/BiDirect_BIDS_Converter

This repository contains the code, that is used for the neuroimaging conversion (dicom to nii.gz) to the BIDS standard in the institute of epidemiology and social medicine, university of münster.

Primary LanguageRGNU General Public License v3.0GPL-3.0

BiDirect BIDS Converter

DOI

This tool is a project of my PhD. I developed this tool on all the neuroimaging data of the BiDirect study (Institute of Epidemiology and Social Medicine, WWU, Münster, Germany). Tested on Windows and Ubuntu 18.04. Conversion tested with Siemens and Philips data.

It converts MRI data from DICOM to BIDS in three user-interactions (csv editings).
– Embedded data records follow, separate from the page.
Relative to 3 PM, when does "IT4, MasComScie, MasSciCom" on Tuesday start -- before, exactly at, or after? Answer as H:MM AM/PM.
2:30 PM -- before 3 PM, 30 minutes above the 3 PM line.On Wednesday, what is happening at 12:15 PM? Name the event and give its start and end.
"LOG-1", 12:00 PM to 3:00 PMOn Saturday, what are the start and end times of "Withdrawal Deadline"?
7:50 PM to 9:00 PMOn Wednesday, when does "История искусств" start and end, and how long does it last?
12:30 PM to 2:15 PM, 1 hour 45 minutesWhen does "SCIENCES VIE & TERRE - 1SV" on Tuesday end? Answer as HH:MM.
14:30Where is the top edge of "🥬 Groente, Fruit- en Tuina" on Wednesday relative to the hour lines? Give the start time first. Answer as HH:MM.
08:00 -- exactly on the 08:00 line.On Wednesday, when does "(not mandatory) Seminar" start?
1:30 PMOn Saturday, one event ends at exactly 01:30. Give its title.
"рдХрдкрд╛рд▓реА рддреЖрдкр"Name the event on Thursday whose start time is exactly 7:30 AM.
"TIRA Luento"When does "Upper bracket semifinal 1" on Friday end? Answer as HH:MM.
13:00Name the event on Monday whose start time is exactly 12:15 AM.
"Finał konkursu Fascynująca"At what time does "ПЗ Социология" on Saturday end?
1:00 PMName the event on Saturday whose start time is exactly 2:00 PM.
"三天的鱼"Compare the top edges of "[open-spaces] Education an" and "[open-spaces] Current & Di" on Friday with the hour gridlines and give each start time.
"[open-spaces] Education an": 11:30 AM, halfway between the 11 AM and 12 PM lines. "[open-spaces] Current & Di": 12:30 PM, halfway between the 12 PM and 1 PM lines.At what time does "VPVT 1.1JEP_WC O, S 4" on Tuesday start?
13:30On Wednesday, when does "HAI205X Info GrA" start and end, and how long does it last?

Your input: A folder containing your participants DICOMS. Your output: A BIDS specification dataset, that passes the BIDS-Validator.

This tool was developed on the neuroimaging data of the BiDirect study (Institute of Epidemiology and Social Medicine, WWU, Münster, Germany).

=====

Short tutorial:


TIP - If you need a detailed Step-by-Step tutorial how to work with the client, we recommend you to check this Wiki-Tutorial-Page


This tool is a user-friendly tool to convert your dicom study data to BIDS.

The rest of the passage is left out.